3 – Cain in the desert ^ or somewhere else with his family after killing Abel.
They are all striking pictures & if Chevalier wont charge much to copy them I’ll have them. Ask the price.
It is possible that the first painting Barnum listed was the work of Irish artist Francis Danby (1793 – 1861), who painted an intensely dramatic scene of the Biblical flood. It was first exhibited in 1840. There are, of course, other paintings also titled The Deluge, but this one being relatively new in 1845 and being the sensational and stirring sort of depiction that Barnum would have wanted for his museum leads me to think he was referring to Danby’s painting. (The Deluge is now in the collection of the Tate Gallery in London.)

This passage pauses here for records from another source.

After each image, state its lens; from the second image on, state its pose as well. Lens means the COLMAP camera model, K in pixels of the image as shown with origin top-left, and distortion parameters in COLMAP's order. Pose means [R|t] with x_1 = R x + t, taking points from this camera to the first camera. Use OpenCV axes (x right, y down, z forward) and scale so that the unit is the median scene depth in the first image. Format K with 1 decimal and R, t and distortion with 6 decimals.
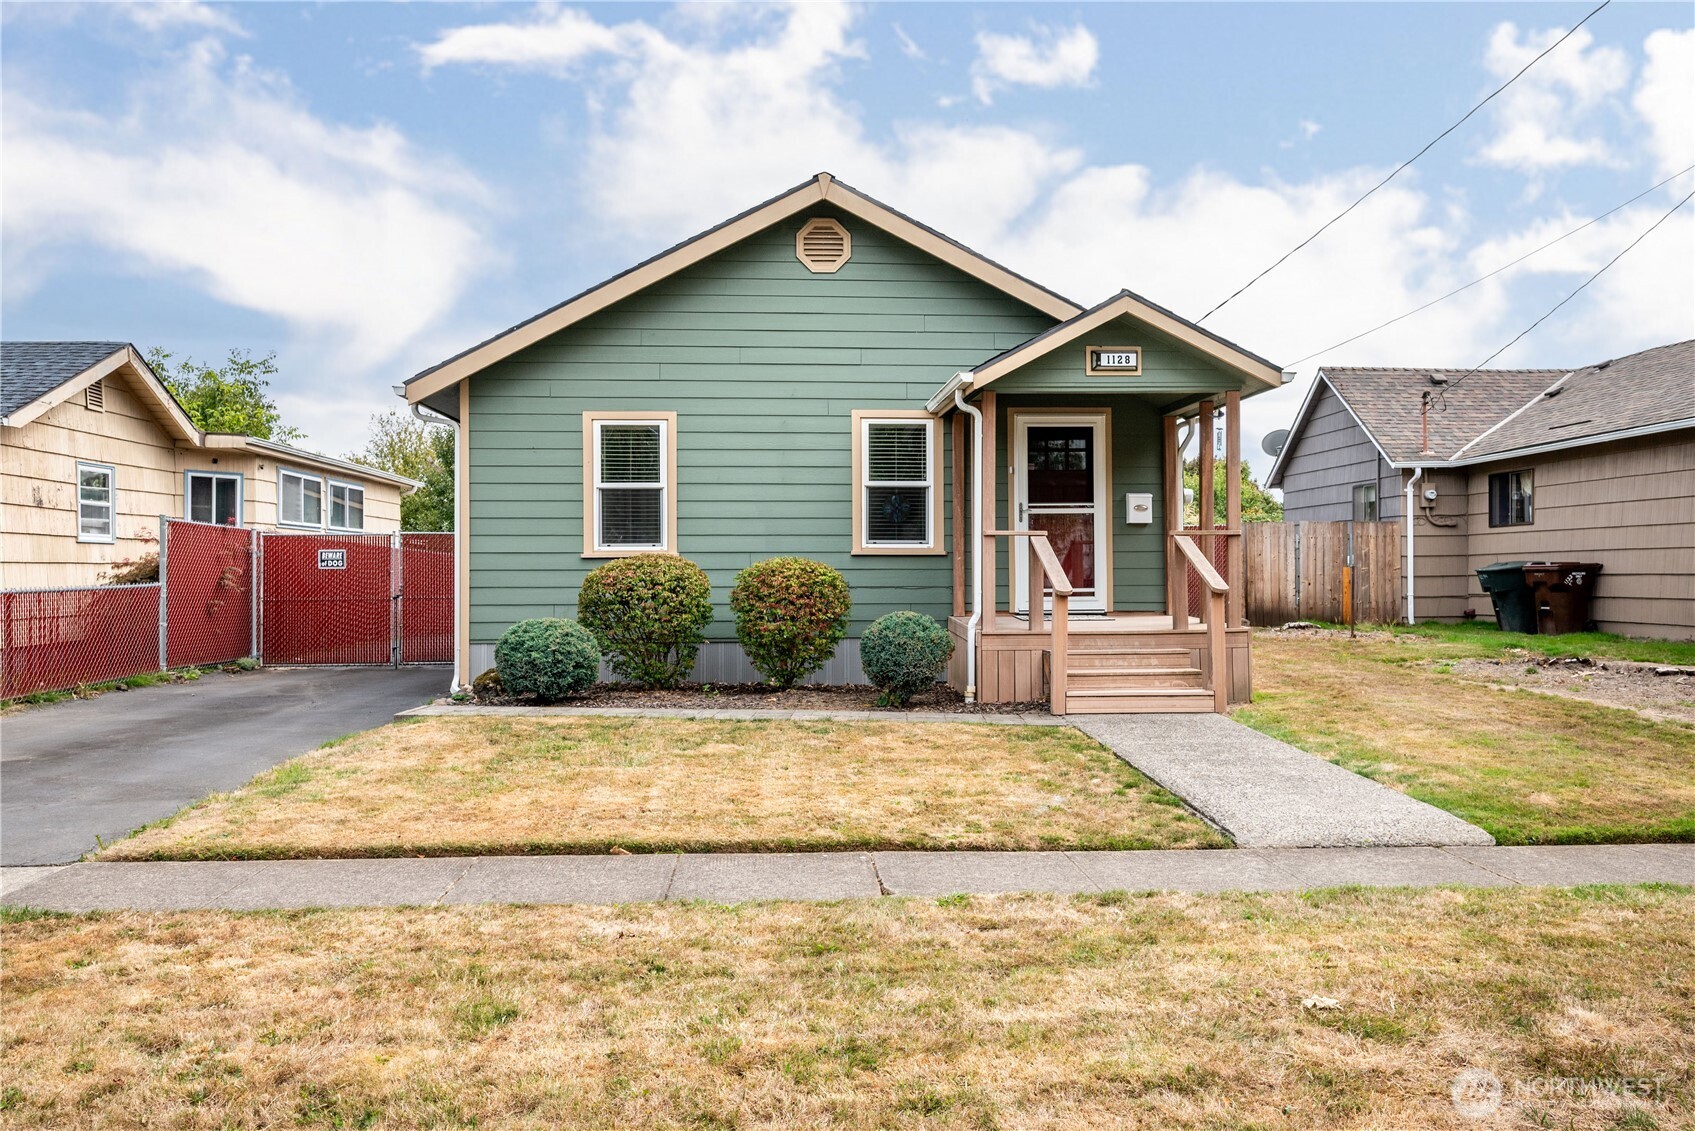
lens RADIAL K [[1141.8, 0, 844.1], [0, 1141.8, 557.6], [0, 0, 1]] dist [-0.003748, -0.002590]
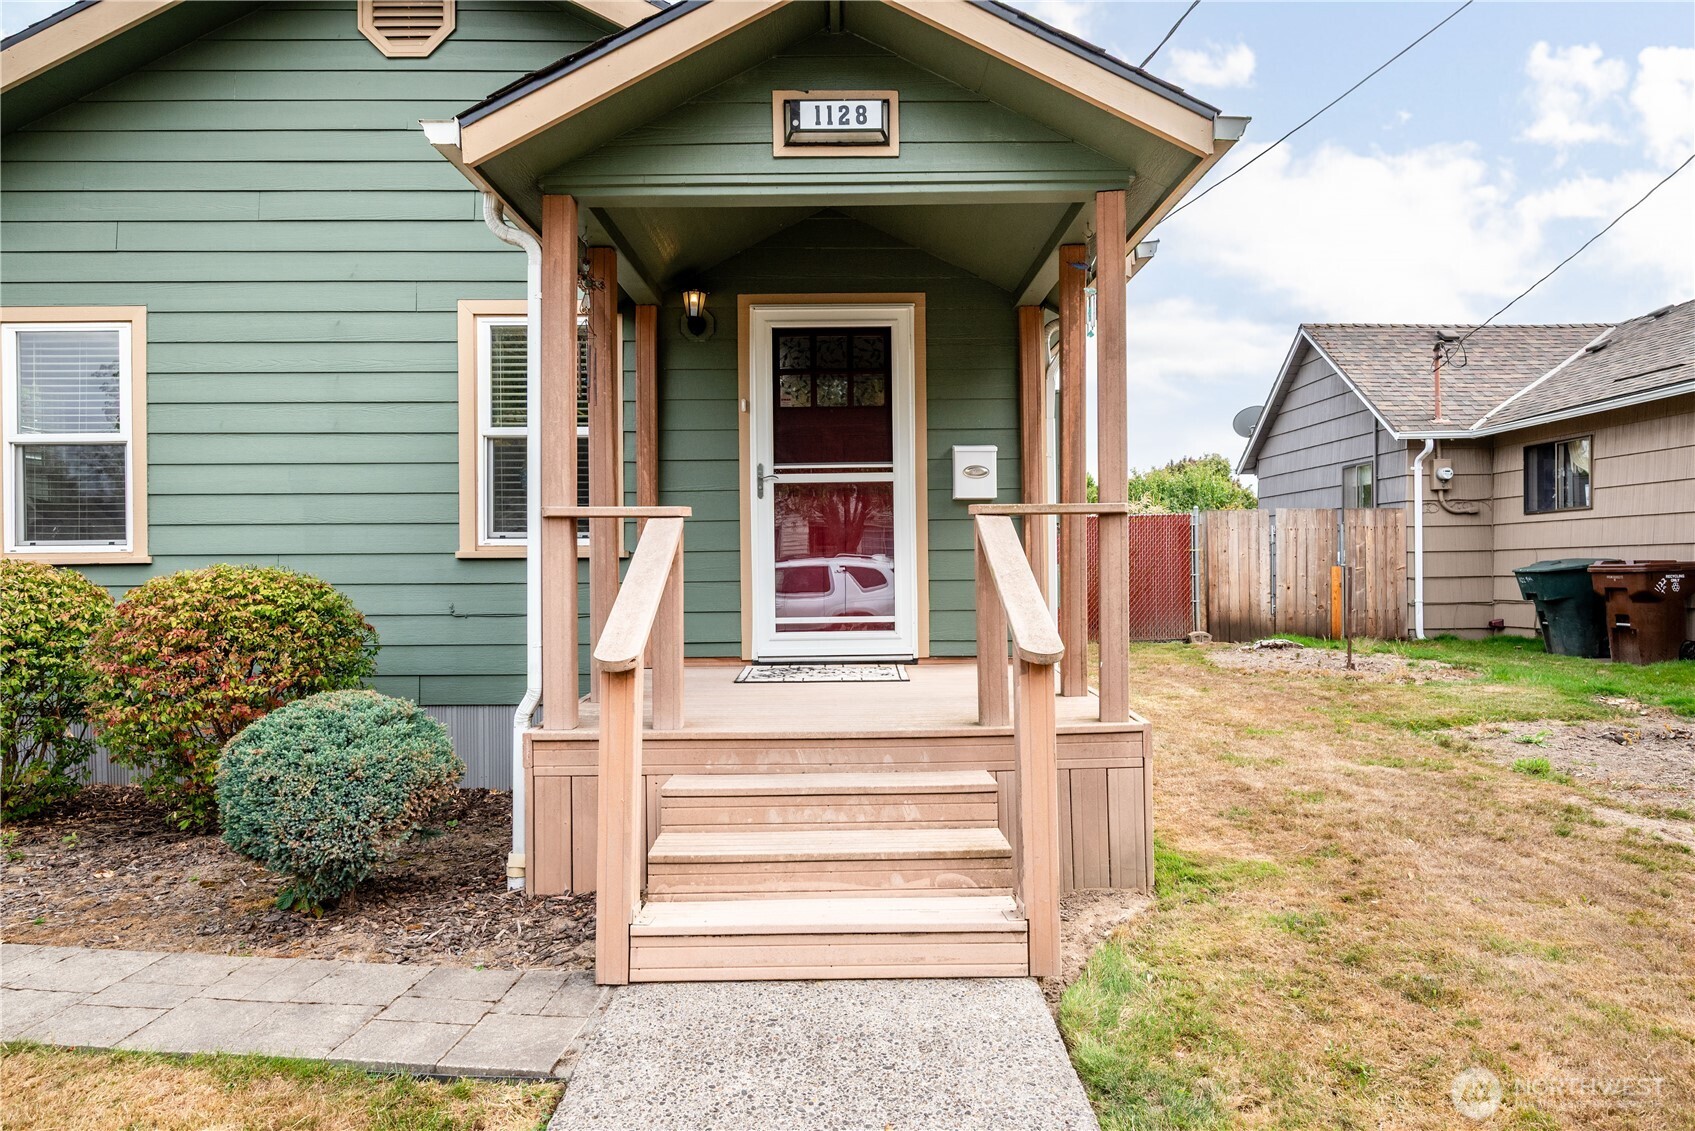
lens RADIAL K [[984.8, 0, 843.0], [0, 984.8, 558.8], [0, 0, 1]] dist [-0.005062, 0.000189]
pose [[0.999217, -0.004652, -0.039297, 0.214136], [0.004876, 0.999972, 0.005620, -0.003966], [0.039270, -0.005808, 0.999212, 0.520788]]
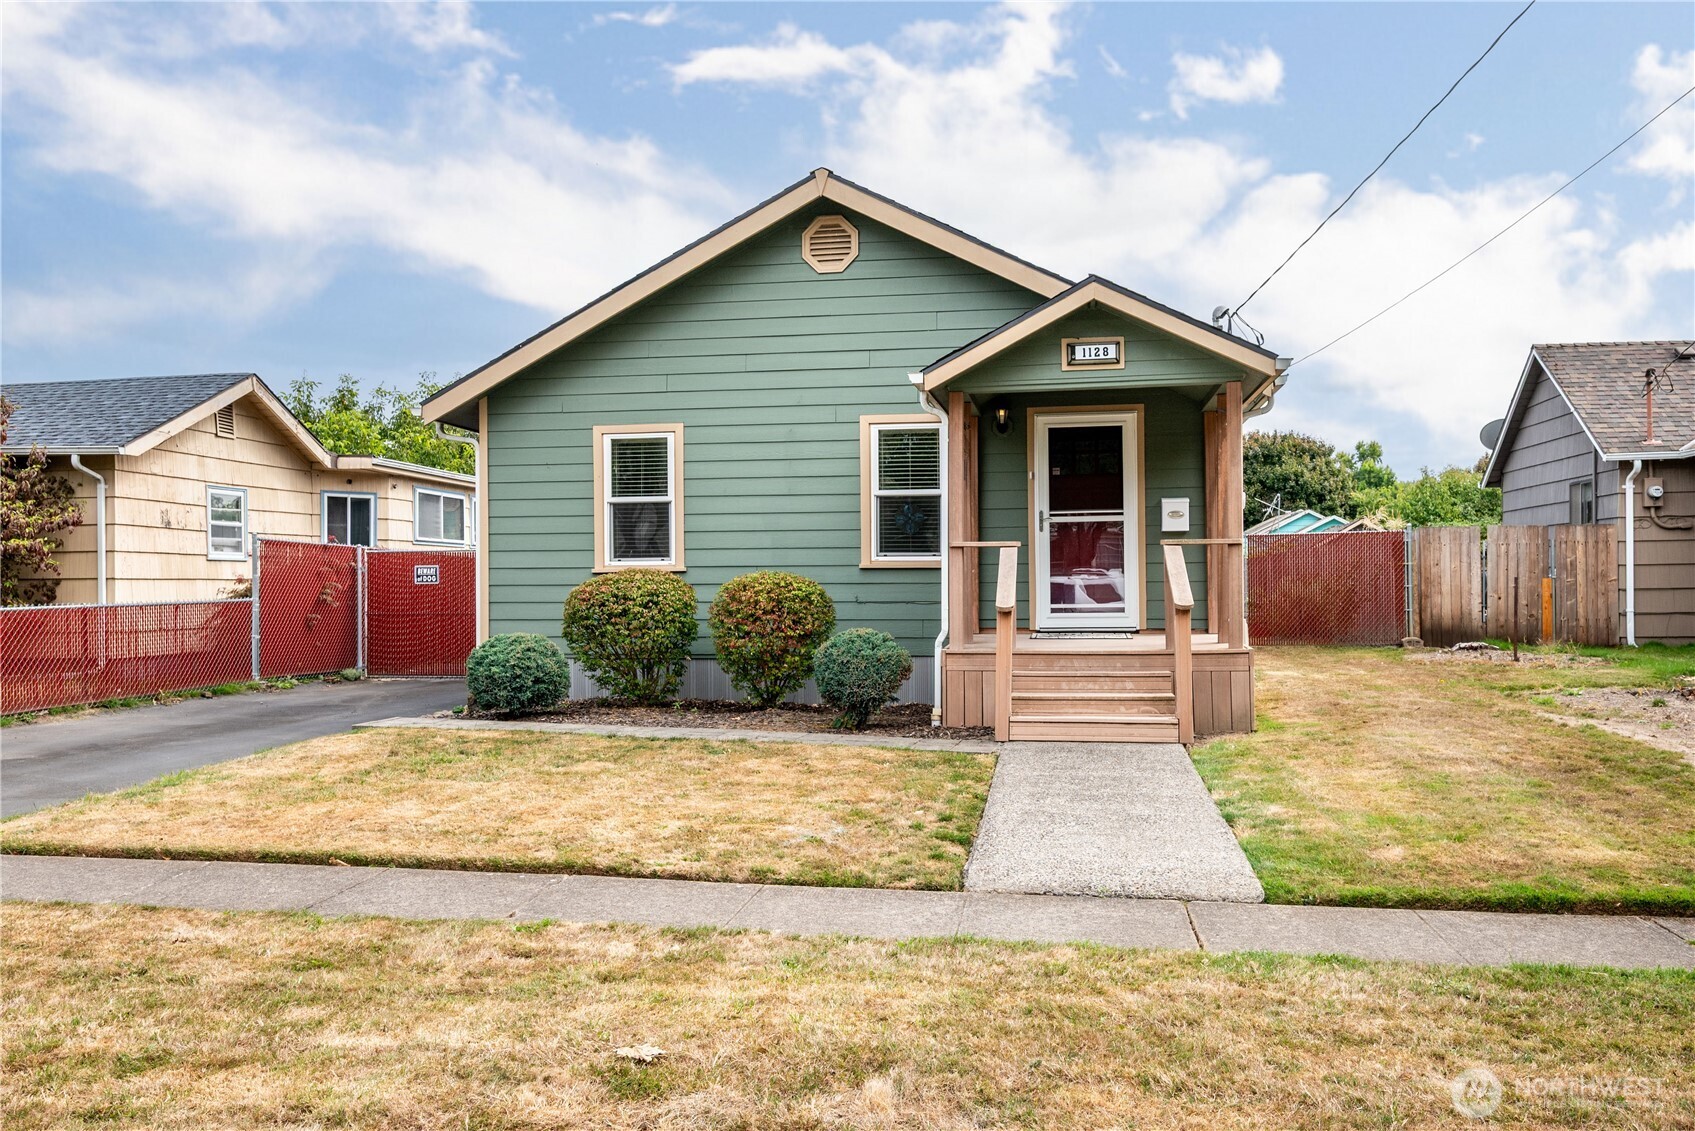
lens RADIAL K [[1203.2, 0, 861.8], [0, 1203.2, 572.7], [0, 0, 1]] dist [-0.001826, -0.004275]
pose [[0.977758, -0.004770, -0.209682, 0.216812], [0.005317, 0.999984, 0.002043, -0.000780], [0.209668, -0.003113, 0.977768, 0.021123]]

I don’t have an answer at this point as to whether Chevalier took Barnum up on the offer to pay for copies of the paintings. But, un petit encadré (a little sidebar) here: I did learn from other sources that Chevalier went on to become a professional artist—a sculptor, not a painter—and that he lived and worked in Paris until his death in 1893. He is best known for his work on the Théâtre de la Porte Saint-Martin in Paris. After the original 18th century theater and opera house was destroyed by fire during the Paris commune of 1871, the architect in charge of its replacement hired Chevalier to do the elaborate façade and design the interior. Take a good look at the photo and you’ll see four full-length figures at the entrance, and a myriad of faces throughout the façade, including a row along the roofline. When I noticed these details, it struck me that Hyacinthe Chevalier—and his uncle Emile Guillaudeu—would really have enjoyed seeing our Barnum Museum building, with its intricately sculpted façade and frieze, and among the abundant details, so many faces and animals!